EXERCISE OBJECTIVE. Please repeat the line that has "- coffee cup [541,239,561,269]" and all lines after it, exactly as they appear, through the end of the entries.

Object state transitions
========================================================================

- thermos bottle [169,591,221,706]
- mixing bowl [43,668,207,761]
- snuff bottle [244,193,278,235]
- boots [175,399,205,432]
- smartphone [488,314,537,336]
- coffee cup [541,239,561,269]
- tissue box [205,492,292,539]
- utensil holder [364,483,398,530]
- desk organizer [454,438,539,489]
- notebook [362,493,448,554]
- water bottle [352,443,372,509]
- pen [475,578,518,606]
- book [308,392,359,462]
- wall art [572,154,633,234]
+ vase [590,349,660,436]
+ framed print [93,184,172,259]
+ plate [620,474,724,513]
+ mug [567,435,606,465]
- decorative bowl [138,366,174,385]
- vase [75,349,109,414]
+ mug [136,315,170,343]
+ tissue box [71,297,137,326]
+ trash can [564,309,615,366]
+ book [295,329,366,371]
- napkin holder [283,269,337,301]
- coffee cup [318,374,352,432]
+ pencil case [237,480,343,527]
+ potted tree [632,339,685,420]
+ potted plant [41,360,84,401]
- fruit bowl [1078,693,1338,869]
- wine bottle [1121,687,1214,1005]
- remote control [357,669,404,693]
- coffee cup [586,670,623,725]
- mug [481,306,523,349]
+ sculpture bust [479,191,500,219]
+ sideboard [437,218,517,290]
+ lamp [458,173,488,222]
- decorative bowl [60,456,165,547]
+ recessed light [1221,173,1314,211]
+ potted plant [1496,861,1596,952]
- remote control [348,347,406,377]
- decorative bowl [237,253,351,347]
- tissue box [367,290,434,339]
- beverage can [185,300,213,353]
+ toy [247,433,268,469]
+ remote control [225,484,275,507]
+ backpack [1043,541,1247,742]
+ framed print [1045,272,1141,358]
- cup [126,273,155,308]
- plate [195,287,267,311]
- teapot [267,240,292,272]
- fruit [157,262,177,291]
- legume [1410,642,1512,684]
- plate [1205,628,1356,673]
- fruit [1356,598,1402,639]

========================================================================

WRITTEN ANSWER.
- coffee cup [541,239,561,269]
- tissue box [205,492,292,539]
- utensil holder [364,483,398,530]
- desk organizer [454,438,539,489]
- notebook [362,493,448,554]
- water bottle [352,443,372,509]
- pen [475,578,518,606]
- book [308,392,359,462]
- wall art [572,154,633,234]
+ vase [590,349,660,436]
+ framed print [93,184,172,259]
+ plate [620,474,724,513]
+ mug [567,435,606,465]
- decorative bowl [138,366,174,385]
- vase [75,349,109,414]
+ mug [136,315,170,343]
+ tissue box [71,297,137,326]
+ trash can [564,309,615,366]
+ book [295,329,366,371]
- napkin holder [283,269,337,301]
- coffee cup [318,374,352,432]
+ pencil case [237,480,343,527]
+ potted tree [632,339,685,420]
+ potted plant [41,360,84,401]
- fruit bowl [1078,693,1338,869]
- wine bottle [1121,687,1214,1005]
- remote control [357,669,404,693]
- coffee cup [586,670,623,725]
- mug [481,306,523,349]
+ sculpture bust [479,191,500,219]
+ sideboard [437,218,517,290]
+ lamp [458,173,488,222]
- decorative bowl [60,456,165,547]
+ recessed light [1221,173,1314,211]
+ potted plant [1496,861,1596,952]
- remote control [348,347,406,377]
- decorative bowl [237,253,351,347]
- tissue box [367,290,434,339]
- beverage can [185,300,213,353]
+ toy [247,433,268,469]
+ remote control [225,484,275,507]
+ backpack [1043,541,1247,742]
+ framed print [1045,272,1141,358]
- cup [126,273,155,308]
- plate [195,287,267,311]
- teapot [267,240,292,272]
- fruit [157,262,177,291]
- legume [1410,642,1512,684]
- plate [1205,628,1356,673]
- fruit [1356,598,1402,639]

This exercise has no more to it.